BW Businessworld is on the brink of collapse. What went wrong?

As BW Businessworld completes four decades of its existence this year, pending salaries, delays in vendor payments, court cases, shrinking ad revenues, and an absence of corporate events have pushed the magazine to the brink of collapse. Illustrating the sense of gloom around the business publication, its management recently served defamation notices to a former employee and a couple of Twitter users for sharing a screenshot of a LinkedIn interaction involving Anurag Batra, its chairman and editor-in-chief.

“Some journalists who I owe no dues to have unleashed a malicious campaign against me. They are slanderous and motivated,” Batra told Newslaundry.

He conceded that the last few years have been tough: “I have struggled to raise funds.” The magazine, he said, faced a cash crunch. “I am in the process of raising funds now,” he added. “My plan is to clear all payment dues in 90-100 days.”

The Kapoor family, of Yes Bank fame, which owns over 60 percent of the company, wants to exit, Batra said. “There have been ongoing discussions regarding the possibility of introducing a new investor since the existing investor, for internal reasons, would like to pare their various investments.”

He and Kapoor’s family office jointly own over 99 percent stake in the media company running the magazine.

The takeover

In 2013, when the ABP Group put BW Businessworld on the block, there were no immediate takers.

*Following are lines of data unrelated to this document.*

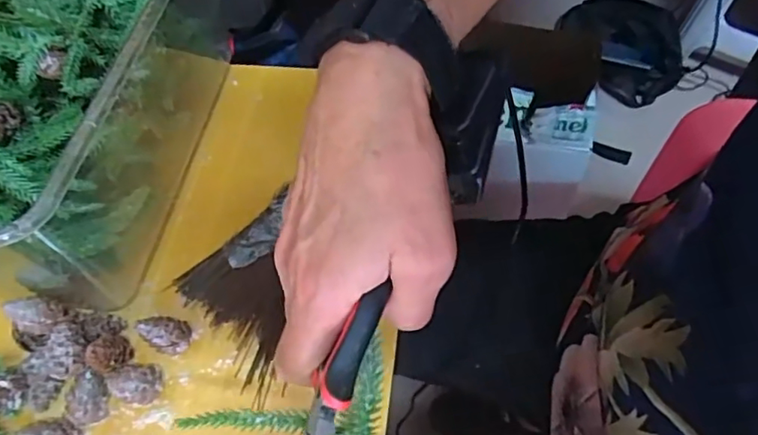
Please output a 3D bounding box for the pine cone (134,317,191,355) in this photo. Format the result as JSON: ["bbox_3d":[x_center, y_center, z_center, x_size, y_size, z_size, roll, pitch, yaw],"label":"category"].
[{"bbox_3d":[-0.137,0.076,0.365,0.037,0.021,0.019,8,59,8],"label":"pine cone"}]

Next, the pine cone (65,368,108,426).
[{"bbox_3d":[-0.176,0.112,0.346,0.021,0.022,0.030,-23,59,-11],"label":"pine cone"}]

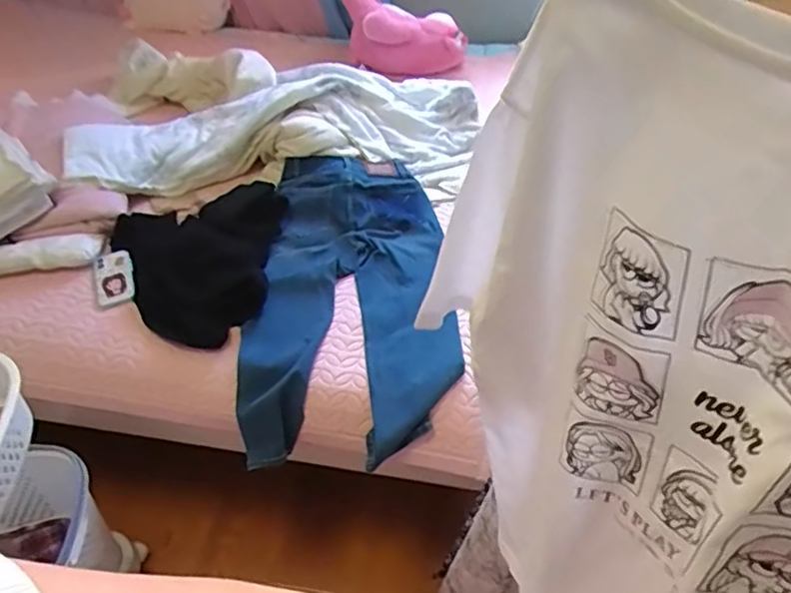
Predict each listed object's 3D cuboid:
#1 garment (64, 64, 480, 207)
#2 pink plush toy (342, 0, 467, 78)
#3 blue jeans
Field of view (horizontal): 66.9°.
[{"bbox_3d":[-0.288,-0.431,1.547,1.016,0.201,0.348,1,47,-3],"label":"garment"},{"bbox_3d":[0.025,-0.767,1.736,0.339,0.215,0.187,0,47,-3],"label":"pink plush toy"},{"bbox_3d":[-0.097,-0.014,1.294,0.422,0.146,0.740,0,47,-4],"label":"blue jeans"}]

The Kolkata-based media company, owner of the Telegraph and Anandabazar Patrika, had run up losses and decided to offload the publication and focus on Fortune, a magazine it launched in India in 2010 in a licensed partnership with Time Inc.

Reeling under a global economic crisis, India’s GDP growth had fallen to 5 percent in 2012-13. Most media houses were teetering on the brink of a crisis as sluggish industrial growth and fall in ad revenues hit them hard.

Staring at the prospect of an imminent shutdown, then editor Prosenjit Datta quickly sewed up a business plan. Launched in 1981, BW Businessworld, the only weekly in India, had built a loyal reader base, with a circulation of over 60,000 copies. Just before the sale, the ABP Group had turned it into a fortnightly.

Datta’s plan was to leverage the magazine’s reputation and raise around Rs 30 crore from investors to make it profitable. For ABP, the magazine’s skimpy profit or loss margins did not make much difference in a good year, but mattered when the group suffered a loss. Some people at BW had even blamed ABP for meting out stepmotherly treatment to the magazine: the group never treated it as a separate business entity and nor did it have an independent space-selling team.

Datta’s proposal was liked by a few investors, but time was running out.

In early September 2013, the promoter and chief editor Aveek Sarkar invited Datta for lunch. He told him that he had found a buyer for BW in Anurag Batra, a first-generation media entrepreneur, journalist and an eternal optimist rolled into one, as his LinkedIn profile declares. Batra was then known as owner of Exchange4Media, a platform for information on the advertising and marketing industry.

The deal, the contours of which are still under wraps, was pegged at about Rs 8 crore. It had three components – an upfront payment, a monthly fee paid to ABP for handholding BW’s marketing functions, a lease rental to operate from the same place leased by ABP.

The magazine was operating out of two floors of the Express Building on Delhi’s Bahadur Shah Zafar Marg. Barring a fairly large reporting team in Mumbai and reporters in a few other cities, BW’s production, design, desk and photo departments were all based in Delhi, with 50 people working in various editorial departments.

An old friend of Batra, Vikram Jhunjhunwala, who ran a boutique investment banking and asset management firm, Shrine Capital, helped him sew up the deal. Jhunjhunwala was offered about 1 percent stake as sweat equity. Similarly, Amit Kapoor, a faculty of leading business schools who built the Institute for Competitiveness, also received shares in the company.

A statement issued on September 19, 2013 said ABP had sold the magazine to Batra and Jhunjhunwala for an undisclosed amount, giving the impression that Jhunjhunwala, along with Batra, funded the deal. In fact, Batra had raised a loan from a Mumbai-based media magnate to close the deal.

The takeover surprised many people in the Mumbai office.

On his first visit to the Mumbai office, Batra spoke briefly to the top editorial staff, standing in the bay. “I am going to transform the magazine. Will leverage and create a bouquet of products,” he assured them.

There was an air of ebullience in the newsroom.

In just a couple of months, however, the new owner, GBN Media, later rechristened Businessworld Media, was caught in a whirl of a cash crunch. Salaries of staffers, credited by the last day of the month, got delayed by a week, triggering murmurs in the office.

An apologetic Batra offered to make advances to employees faced with EMI payments.

There were efforts to effect a quick turnaround, but they proved futile. So Batra cut manpower to drive down costs.

A former staff member said, “Like many other magazines in those days, Batra introduced the concept of sponsored content to drive revenues”.